§ Alıntılanan bölüm
▬▬▬▬▬▬
İnsanlar düşüncelerini kelimelerle ifade ederler ve terimlerle, kavramlarla diyaloglarını kurmaya çalışırlar. Düşüncelerini karşıdakine aktarabilmek için arada vasıta olan dilin ya da kelimenin her iki taraf için de ortak anlaşılır bir anlamı olmalıdır. Eğer kullanılan kelimeye/ kavrama/ terime farklı anlamlar yüklenmişse mütekellim makamındaki kişi ile muhatap makamındaki kişinin anlaşması elbette ki zordur hatta imkânsızdır.
Büyük semantik üstatlarından Hayakawa’nın tamamıyla katılmasam da büyük çapta doğruluğunu onayladığım şu sözünü öncelikle aktarmalıyım: “Haydi, terimlerimizi tarif edelim. Ta ki, hepimiz ne hakkında konuştuğumuzu bilelim.” Bu sözün eksikleri de var. Bir kavramı/ terimi tam tarif edemesek de o kavramı pekala kullanabiliriz. Sözgelimi bir golf oyuncusu, golf terimlerini tarif edemese bile pekâla golf oynayabilir. Golf aletlerini kullanabilir. Tabi bir de bunun karşıtı vardır. Onu da hatırlatmadan edemeyeceğim. Bir kişi, bir çok terimi, kavramı tarif edebiliyor diye o kavramın tatbikatını iyi yapıyor; uygulamasını mükemmel icra ediyor diyemeyiz. Velhasıl ı kelam kelimeler insanlara çok çile çektirebiliyor.
Ayrıca Üstad Bediüzzaman’ın “Bir sözü kim söylemiş, kime söylemiş niçin söylemiş ve ne makamda söylemiş?” sorularının cevabını belirlemeden mütekellimin sözünü yorumlamanın yanlışlara yol açacağı uyarısı da gözlerden uzak tutulamaz.
▬▬▬▬▬▬
§ Kaydedilen bilgiler
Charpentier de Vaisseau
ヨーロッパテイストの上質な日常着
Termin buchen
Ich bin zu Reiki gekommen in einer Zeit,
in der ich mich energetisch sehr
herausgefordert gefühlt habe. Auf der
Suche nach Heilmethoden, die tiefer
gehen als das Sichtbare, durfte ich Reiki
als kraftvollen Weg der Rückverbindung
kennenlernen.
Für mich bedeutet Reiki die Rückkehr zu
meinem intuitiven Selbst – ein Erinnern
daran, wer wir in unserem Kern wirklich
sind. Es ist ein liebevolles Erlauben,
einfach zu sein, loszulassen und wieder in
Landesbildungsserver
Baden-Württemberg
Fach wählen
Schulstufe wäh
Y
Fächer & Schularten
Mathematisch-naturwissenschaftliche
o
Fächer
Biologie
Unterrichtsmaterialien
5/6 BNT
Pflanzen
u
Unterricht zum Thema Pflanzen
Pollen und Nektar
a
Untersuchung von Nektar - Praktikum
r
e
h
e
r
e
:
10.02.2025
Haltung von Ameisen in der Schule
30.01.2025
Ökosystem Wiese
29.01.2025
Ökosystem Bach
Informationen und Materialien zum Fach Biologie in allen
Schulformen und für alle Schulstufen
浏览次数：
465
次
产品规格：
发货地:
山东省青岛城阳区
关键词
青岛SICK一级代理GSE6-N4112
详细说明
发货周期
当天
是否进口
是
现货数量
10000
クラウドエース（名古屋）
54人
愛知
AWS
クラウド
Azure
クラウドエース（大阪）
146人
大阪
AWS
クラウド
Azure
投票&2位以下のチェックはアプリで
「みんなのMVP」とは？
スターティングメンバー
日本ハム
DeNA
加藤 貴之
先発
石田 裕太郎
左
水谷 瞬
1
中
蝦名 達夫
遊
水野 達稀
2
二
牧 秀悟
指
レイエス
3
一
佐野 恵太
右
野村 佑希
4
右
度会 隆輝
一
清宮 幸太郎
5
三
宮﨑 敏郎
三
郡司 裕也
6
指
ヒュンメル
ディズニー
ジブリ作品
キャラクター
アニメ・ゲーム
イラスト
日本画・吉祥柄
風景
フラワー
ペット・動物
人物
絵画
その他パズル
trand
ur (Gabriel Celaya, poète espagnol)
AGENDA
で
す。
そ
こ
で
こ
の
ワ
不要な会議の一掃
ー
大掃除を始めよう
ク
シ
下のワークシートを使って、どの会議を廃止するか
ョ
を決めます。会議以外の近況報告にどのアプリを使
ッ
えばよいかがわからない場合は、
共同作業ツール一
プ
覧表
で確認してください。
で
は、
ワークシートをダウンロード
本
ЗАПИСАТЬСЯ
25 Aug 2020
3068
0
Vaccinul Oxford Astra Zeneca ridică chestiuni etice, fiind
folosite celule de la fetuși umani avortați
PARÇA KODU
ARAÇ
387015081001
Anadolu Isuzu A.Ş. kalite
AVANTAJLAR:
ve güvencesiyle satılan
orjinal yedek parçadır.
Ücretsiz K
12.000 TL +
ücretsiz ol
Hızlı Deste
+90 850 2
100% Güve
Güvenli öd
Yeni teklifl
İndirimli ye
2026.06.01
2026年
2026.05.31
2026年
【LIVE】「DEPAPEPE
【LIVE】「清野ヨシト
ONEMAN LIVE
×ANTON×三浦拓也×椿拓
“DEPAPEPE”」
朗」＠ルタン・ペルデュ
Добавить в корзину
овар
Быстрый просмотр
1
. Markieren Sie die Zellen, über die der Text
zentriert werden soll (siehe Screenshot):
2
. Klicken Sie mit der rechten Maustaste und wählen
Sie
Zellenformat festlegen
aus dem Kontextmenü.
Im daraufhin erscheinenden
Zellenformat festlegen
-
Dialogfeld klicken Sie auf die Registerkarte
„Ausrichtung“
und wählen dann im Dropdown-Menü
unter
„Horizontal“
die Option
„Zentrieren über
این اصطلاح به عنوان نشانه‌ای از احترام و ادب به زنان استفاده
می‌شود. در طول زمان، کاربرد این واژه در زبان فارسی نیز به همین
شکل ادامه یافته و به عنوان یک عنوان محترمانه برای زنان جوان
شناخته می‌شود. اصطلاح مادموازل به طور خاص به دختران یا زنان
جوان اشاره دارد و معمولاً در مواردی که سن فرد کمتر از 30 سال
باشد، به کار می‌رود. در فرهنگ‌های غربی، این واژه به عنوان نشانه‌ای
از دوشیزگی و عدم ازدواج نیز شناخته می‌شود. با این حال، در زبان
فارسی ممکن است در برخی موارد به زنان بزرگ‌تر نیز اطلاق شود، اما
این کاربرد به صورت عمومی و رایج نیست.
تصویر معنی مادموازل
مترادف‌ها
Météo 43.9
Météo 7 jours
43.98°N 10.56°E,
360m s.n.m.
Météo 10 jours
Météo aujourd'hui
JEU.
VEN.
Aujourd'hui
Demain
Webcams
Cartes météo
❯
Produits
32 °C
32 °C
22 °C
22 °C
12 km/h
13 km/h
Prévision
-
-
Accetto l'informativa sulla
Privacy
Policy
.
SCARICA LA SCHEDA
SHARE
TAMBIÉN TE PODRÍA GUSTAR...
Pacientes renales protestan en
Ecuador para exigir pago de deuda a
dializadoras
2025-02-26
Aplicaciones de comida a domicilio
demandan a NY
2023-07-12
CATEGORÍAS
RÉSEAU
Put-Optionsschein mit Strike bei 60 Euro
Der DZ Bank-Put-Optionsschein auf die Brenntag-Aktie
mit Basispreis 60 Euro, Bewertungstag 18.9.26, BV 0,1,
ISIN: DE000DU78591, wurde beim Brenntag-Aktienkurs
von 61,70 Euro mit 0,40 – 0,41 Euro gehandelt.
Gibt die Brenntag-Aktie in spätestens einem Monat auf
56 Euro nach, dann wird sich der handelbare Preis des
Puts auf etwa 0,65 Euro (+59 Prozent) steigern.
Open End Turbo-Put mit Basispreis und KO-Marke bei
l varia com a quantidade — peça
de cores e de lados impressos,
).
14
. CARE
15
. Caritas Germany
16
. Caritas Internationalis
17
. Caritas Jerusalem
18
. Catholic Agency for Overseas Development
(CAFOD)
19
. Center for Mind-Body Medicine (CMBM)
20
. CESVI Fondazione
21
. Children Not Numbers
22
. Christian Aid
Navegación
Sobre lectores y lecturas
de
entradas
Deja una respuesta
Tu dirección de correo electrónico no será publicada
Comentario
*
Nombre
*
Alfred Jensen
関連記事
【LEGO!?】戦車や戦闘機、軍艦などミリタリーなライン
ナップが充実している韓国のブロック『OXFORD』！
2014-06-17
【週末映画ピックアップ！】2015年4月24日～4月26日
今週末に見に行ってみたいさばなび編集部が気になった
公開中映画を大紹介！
▬▬▬▬▬▬
§ Çalışmanın amacı
Kelimelerin ortak anlamı üzerine olan yazıyı son cümlesinden sonra devam ettirin.

§ Görev sonucu
Söz gelimi müşahhas değil mücerret bir kavram olan “Sevgi”yi dillendirdiğimiz, yazdığımız zaman sevgi ile ilgili kanaatimizin kimler tarafından ne kadar doğru anlaşıldığı, benim hangi makamda kullandığım, karşıdakinin hangi makamda ve anlamda anladığı da önemli bir handikap. Birileri kalkıp da sevgi kavramının alt başlıklarından biri olan “Vatanseverlik”ten bahsettiğinde vatan sevgisinin samimiyetini sorgulama babında şöyle bir cümle kurmuş olsa acaba bu cümlelerin sahibini vatanı sevmemekle itham edebilir miyiz? “Vatan ve sevgi konusunda tekelciliğe gidenler var. Sanki hiç kimse onlar kadar vatanını sevemezmiş gibi.. Kimseler vatanı onlar kadar düşünmüyormuş gibi.. Bir takım vatanseverlik adına nutuk çekenlere dikkat edilmeli. Bir çok ihmal onların gözleri önünde oluyor. Birçok yanlışlık onlara her türlü imkân sağlandığı halde oluyor. Bir çok vs. vs.”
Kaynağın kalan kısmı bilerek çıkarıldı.